- _Yazılı Görev A_
Takvim satırlarında "On Friday, where" geçen satırdan başlayın ve "15:30 -- halfway" geçen satırdan sonra durarak bu satırları aynen yeniden yazın.

- _Alıntılanan Metin_
Bakın; Tanbûri Mustafa Çavuş, Şehnaz Makamında ki eserinde mısraları nasıl yudumluyor:
‘’Küçüksu’da gördüm seni
Gözlerinden bildim seni
İnkâr etmem sevdim seni
Ne kadar cefa edersen
Gönül ayrılmıyor senden
Ârif Sâmi Toker ise, Mâhur Makamında ki eserinde:
‘’Çek küreği güzelim uzanalım GÖKSUYA
Gün inerken dönelim süzülerek Modaya
Karşıda güzel Bebek, bakarken solgun aya
Su üstünde sekerek süzülerek GÖKSUYA
Mavi bir cennet gibi uzanıyor Marmara
Bizde cennetten geçip uzanalım GÖKSUYA’’ derken;
Ya, Alâeddin Yavaşca, Hicaz Şarkısını nasıl terennüm ediyor?

- _Sağlanan Veriler_
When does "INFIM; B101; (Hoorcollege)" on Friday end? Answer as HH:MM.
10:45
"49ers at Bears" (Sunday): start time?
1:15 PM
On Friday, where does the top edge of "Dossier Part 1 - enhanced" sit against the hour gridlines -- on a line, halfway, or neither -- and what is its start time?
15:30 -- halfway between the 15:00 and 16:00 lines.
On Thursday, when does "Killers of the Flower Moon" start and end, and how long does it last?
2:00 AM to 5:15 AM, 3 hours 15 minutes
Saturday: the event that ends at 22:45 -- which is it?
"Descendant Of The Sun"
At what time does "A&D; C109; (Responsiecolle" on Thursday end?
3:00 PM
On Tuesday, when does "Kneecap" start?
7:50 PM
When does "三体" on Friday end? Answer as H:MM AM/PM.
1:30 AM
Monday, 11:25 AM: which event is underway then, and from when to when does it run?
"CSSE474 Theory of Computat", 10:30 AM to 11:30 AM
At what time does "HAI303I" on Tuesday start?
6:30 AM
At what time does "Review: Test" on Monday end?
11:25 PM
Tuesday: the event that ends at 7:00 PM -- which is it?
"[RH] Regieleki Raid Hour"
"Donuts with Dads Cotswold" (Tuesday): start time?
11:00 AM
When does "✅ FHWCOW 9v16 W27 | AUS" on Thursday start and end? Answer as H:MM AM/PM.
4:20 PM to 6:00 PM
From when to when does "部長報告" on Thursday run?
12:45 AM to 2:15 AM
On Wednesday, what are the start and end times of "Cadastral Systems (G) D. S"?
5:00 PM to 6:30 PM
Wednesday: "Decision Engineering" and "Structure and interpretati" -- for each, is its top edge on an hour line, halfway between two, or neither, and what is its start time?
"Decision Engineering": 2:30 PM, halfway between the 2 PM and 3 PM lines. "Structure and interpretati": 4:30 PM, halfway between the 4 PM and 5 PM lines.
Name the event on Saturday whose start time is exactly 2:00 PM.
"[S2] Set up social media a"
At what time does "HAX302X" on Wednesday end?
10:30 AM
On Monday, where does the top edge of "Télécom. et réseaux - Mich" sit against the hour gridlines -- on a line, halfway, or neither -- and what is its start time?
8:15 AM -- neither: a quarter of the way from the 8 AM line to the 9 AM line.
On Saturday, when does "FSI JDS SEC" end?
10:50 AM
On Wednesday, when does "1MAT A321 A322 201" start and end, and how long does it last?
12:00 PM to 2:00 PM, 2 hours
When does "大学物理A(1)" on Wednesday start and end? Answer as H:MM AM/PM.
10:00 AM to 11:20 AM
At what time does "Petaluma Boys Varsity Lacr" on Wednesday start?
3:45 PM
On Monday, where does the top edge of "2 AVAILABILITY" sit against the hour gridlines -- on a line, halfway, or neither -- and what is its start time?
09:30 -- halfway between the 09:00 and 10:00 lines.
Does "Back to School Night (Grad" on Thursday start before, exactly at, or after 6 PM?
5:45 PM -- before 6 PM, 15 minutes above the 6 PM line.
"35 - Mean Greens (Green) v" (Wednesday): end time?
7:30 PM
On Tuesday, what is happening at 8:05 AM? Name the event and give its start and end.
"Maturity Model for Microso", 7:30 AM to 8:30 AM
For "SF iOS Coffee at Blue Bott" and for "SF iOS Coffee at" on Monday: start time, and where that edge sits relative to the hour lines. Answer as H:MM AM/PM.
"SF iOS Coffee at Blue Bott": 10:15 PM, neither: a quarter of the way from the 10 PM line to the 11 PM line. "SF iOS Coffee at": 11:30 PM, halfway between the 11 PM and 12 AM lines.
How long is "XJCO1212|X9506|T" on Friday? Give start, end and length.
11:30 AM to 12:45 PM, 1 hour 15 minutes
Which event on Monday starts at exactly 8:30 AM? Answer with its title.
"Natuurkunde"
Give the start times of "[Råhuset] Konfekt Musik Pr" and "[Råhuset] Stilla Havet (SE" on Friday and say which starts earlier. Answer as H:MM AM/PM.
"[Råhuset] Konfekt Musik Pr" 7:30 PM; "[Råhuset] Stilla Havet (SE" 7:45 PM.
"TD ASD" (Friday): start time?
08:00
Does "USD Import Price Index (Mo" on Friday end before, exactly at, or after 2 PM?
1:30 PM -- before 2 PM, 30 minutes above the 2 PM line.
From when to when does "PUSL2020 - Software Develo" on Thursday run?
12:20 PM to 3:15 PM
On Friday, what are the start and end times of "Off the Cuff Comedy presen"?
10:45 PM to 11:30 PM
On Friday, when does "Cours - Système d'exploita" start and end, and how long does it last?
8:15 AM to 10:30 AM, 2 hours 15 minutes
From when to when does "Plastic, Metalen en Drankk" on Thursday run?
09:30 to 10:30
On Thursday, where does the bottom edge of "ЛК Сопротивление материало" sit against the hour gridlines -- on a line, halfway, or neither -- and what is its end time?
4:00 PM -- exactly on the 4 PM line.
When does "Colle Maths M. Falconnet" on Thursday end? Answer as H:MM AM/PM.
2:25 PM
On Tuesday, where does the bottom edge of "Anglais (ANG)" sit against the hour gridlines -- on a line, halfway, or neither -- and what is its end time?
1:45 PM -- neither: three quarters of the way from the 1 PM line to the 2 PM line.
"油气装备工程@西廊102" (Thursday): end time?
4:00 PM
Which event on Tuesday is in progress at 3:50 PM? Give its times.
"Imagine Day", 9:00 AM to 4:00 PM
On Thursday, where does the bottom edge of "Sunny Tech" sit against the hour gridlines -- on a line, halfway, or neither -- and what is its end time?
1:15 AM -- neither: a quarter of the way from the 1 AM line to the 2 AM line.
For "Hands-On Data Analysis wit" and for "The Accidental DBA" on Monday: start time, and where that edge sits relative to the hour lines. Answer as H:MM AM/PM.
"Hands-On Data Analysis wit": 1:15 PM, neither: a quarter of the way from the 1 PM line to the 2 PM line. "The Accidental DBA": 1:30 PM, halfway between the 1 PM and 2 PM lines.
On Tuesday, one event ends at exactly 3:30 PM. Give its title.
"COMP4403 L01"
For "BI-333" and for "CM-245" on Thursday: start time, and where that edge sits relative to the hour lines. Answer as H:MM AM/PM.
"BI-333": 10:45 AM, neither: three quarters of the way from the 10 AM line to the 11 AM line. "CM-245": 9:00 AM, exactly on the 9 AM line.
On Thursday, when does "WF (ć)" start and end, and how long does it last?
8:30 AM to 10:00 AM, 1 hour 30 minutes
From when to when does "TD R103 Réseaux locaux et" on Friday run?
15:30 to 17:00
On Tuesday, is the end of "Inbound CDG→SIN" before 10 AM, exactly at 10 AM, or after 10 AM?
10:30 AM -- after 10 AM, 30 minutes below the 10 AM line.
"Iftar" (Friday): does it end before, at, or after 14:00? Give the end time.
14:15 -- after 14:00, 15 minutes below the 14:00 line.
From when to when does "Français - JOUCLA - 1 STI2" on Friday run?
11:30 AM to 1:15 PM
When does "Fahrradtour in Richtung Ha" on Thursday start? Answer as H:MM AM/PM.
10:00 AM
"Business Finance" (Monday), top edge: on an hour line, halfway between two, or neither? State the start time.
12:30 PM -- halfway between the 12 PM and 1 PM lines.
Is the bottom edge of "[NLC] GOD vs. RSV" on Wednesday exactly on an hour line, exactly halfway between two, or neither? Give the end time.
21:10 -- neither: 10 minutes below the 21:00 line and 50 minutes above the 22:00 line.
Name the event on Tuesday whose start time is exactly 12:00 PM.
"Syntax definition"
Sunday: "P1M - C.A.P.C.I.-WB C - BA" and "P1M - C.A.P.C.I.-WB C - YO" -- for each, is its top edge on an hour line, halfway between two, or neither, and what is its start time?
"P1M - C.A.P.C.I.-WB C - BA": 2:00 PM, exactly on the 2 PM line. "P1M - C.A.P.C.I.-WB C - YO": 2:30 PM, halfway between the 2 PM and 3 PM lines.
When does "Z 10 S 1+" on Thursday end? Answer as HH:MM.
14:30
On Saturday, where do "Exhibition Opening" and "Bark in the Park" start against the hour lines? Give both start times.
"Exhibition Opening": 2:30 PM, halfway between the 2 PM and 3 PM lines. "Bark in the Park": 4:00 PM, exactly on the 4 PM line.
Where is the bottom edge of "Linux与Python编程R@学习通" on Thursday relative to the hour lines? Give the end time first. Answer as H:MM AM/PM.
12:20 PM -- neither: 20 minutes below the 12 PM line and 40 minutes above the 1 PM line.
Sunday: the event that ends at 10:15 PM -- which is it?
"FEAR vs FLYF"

- _Yazılı Görev B_
Alıntılanan metindeki Tanbûri Mustafa Çavuş eserinin sözlerine göre, hitap edilen kişi nerede görülmüş ve neyle tanınmış?

- _Doğru Yanıt A_
On Friday, where does the top edge of "Dossier Part 1 - enhanced" sit against the hour gridlines -- on a line, halfway, or neither -- and what is its start time?
15:30 -- halfway between the 15:00 and 16:00 lines.

- _Doğru Yanıt B_
Sözlere göre hitap edilen kişi Küçüksu'da görülmüş ve gözlerinden tanınmış.